What happens when the utility goes toward zero? The proportional cost — the amount of resources spent in order to gain a benefit — approaches infinity, because there was no benefit.

Waste is the killer problem.

Even if there were more efficient methods available, the bulk of waste does not come from inefficiency, it comes from doing work that should not be done at all. If you’re seeing something useful happening at all, that’s not part of the bulk of the problem. The real body of the problem is pouring enormous amounts of resources into worthless products and failed speculation.

The subtitle for that bloomberg article is “AI’s Insatiable Need for Energy Is Straining Global Power Grids”, which bothers me the more I think about it. It’s simply not true that the technology behind AI is particularly energy-intensive. The technology isn’t insatiable, the corporations deploying it are. The thing with an insatiable appetite for growth at all cost is unregulated capitalism.

So the lesson is to only do things if they’re worthwhile, and not to be intentionally wasteful. That’s the problem. It’s not novel and it’s not unique to AI. It’s the same simple incentive problem that we see so often.

Blame shiftingĀ§

Given this, it seems like there’s a lot of misplaced anger towards individual users of AI services. Individual users are — empirically — not being irresponsible or wasteful just by using AI. It is wrong to treat AI use as a categorical moral failing, especially when there are people responsible for AI waste, and they’re not the users. The blame for these problems falls squarely on the shoulders of the people responsible for managing systems at scale. Using ChatGPT doesn’t tip that scale. You can’t get mad at people who are being responsible as reaction to other people who are not.

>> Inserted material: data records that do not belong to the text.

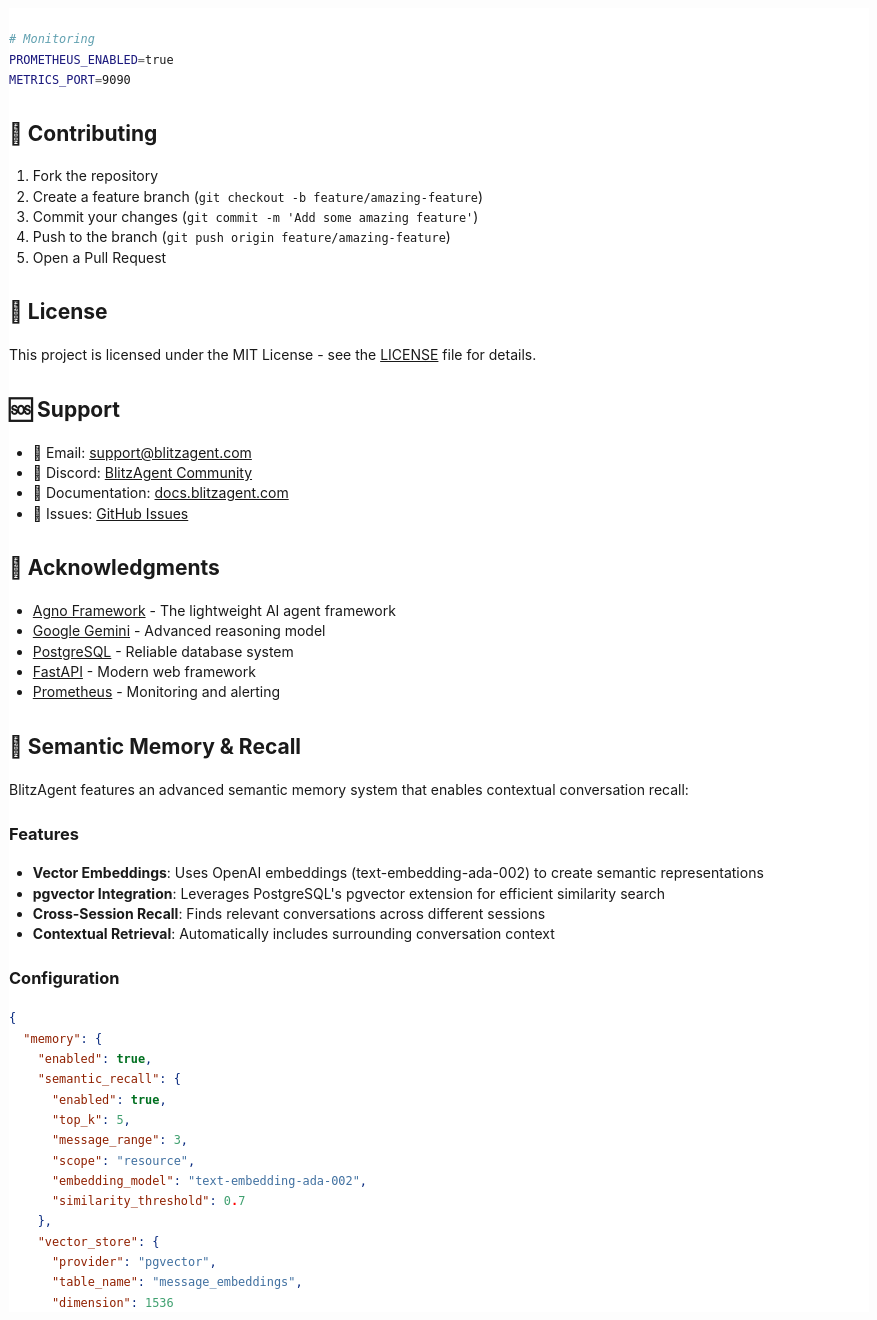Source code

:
 ```bash

# Monitoring
PROMETHEUS_ENABLED=true
METRICS_PORT=9090
```

## 🤝 Contributing

1. Fork the repository
2. Create a feature branch (`git checkout -b feature/amazing-feature`)
3. Commit your changes (`git commit -m 'Add some amazing feature'`)
4. Push to the branch (`git push origin feature/amazing-feature`)
5. Open a Pull Request

## 📝 License

This project is licensed under the MIT License - see the [LICENSE](LICENSE) file for details.

## 🆘 Support

- 📧 Email: support@blitzagent.com
- 💬 Discord: [BlitzAgent Community](https://discord.gg/blitzagent)
- 📖 Documentation: [docs.blitzagent.com](https://docs.blitzagent.com)
- 🐛 Issues: [GitHub Issues](https://github.com/blitzagent/blitzagent-agno/issues)

## 🙏 Acknowledgments

- [Agno Framework](https://agno.com) - The lightweight AI agent framework
- [Google Gemini](https://ai.google.dev) - Advanced reasoning model
- [PostgreSQL](https://postgresql.org) - Reliable database system
- [FastAPI](https://fastapi.tiangolo.com) - Modern web framework
- [Prometheus](https://prometheus.io) - Monitoring and alerting 

## 🧠 Semantic Memory & Recall

BlitzAgent features an advanced semantic memory system that enables contextual conversation recall:

### Features
- **Vector Embeddings**: Uses OpenAI embeddings (text-embedding-ada-002) to create semantic representations
- **pgvector Integration**: Leverages PostgreSQL's pgvector extension for efficient similarity search
- **Cross-Session Recall**: Finds relevant conversations across different sessions
- **Contextual Retrieval**: Automatically includes surrounding conversation context

### Configuration
```json
{
  "memory": {
    "enabled": true,
    "semantic_recall": {
      "enabled": true,
      "top_k": 5,
      "message_range": 3,
      "scope": "resource",
      "embedding_model": "text-embedding-ada-002",
      "similarity_threshold": 0.7
    },
    "vector_store": {
      "provider": "pgvector",
      "table_name": "message_embeddings",
      "dimension": 1536
```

And yet visible individuals who aren’t responsible for the problems are being blamed for the harm caused by massive corporations in the background.

In a perverse way, data companies are actually incentivized to encourage this anger about individuals using AI, because it removes moves the focus from their substantial contribution to the problem to an insubstantial one they’re not directly responsible for.

It’s the same blame-shifting propaganda we see in recycling, individual carbon footprints, etc.

Monorail!Ā§

The problem isn’t the tech, it’s the arms race. The tech isn’t inefficient at what it does. Individual consumer choices are not what’s impacting the environment.

Remember the monorail metaphor I opened part 1 with? I think that’s actually a very useful analogy.

The joke is that Springfield is wildly unsuited for a monorail. It’s a solution that doesn’t fit the problem, and it’s only being sold as a con job. But that doesn’t automatically generalize to condemning the machine itself. A monorail can be a sensible solution in appropriate cases, and the absurdity of a monorail in Springfield is not a good argument against trains in general. It works when it’s there to be useful. It breaks when it’s only there to make money.

There are a lot of people trying to sell AI as a con job right now. That doesn’t mean it’s always the wrong thing, it just means you can’t trust the salesman.

Do things that are worthwhile!


  1. In fact, air conditioning actually uses more water than water-cooling, so just because “water” is in the name doesn’t mean that’s the cost. 

  2. This is not the only geographic factor though; data centers are also best built in areas with network infrastructure and close to the population centers they serve, for instance. 

  3. Li, P., Yang, J., Islam, M. A., & Ren, S. (2023). Making AI Less “Thirsty”: Uncovering and Addressing the Secret Water Footprint of AI Models (Version 3). arXiv. https://doi.org/10.48550/ARXIV.2304.03271 estimates a total “water consumption footprint” of ~3.7 L/kWh. This is significantly higher than my 1 L/kWh estimate, which is because the linked study is summing the Water Usage Effectiveness (water used per operation) with the “Electricity Water Intensity”, the amount of water used in the generation of the power used. This is a worthwhile metric, but it’s not relevant here, because the costs of producing the power are included with our analysis of energy efficiency; counting both the resources used to generate the energy and the energy itself as a resource would be double-counting.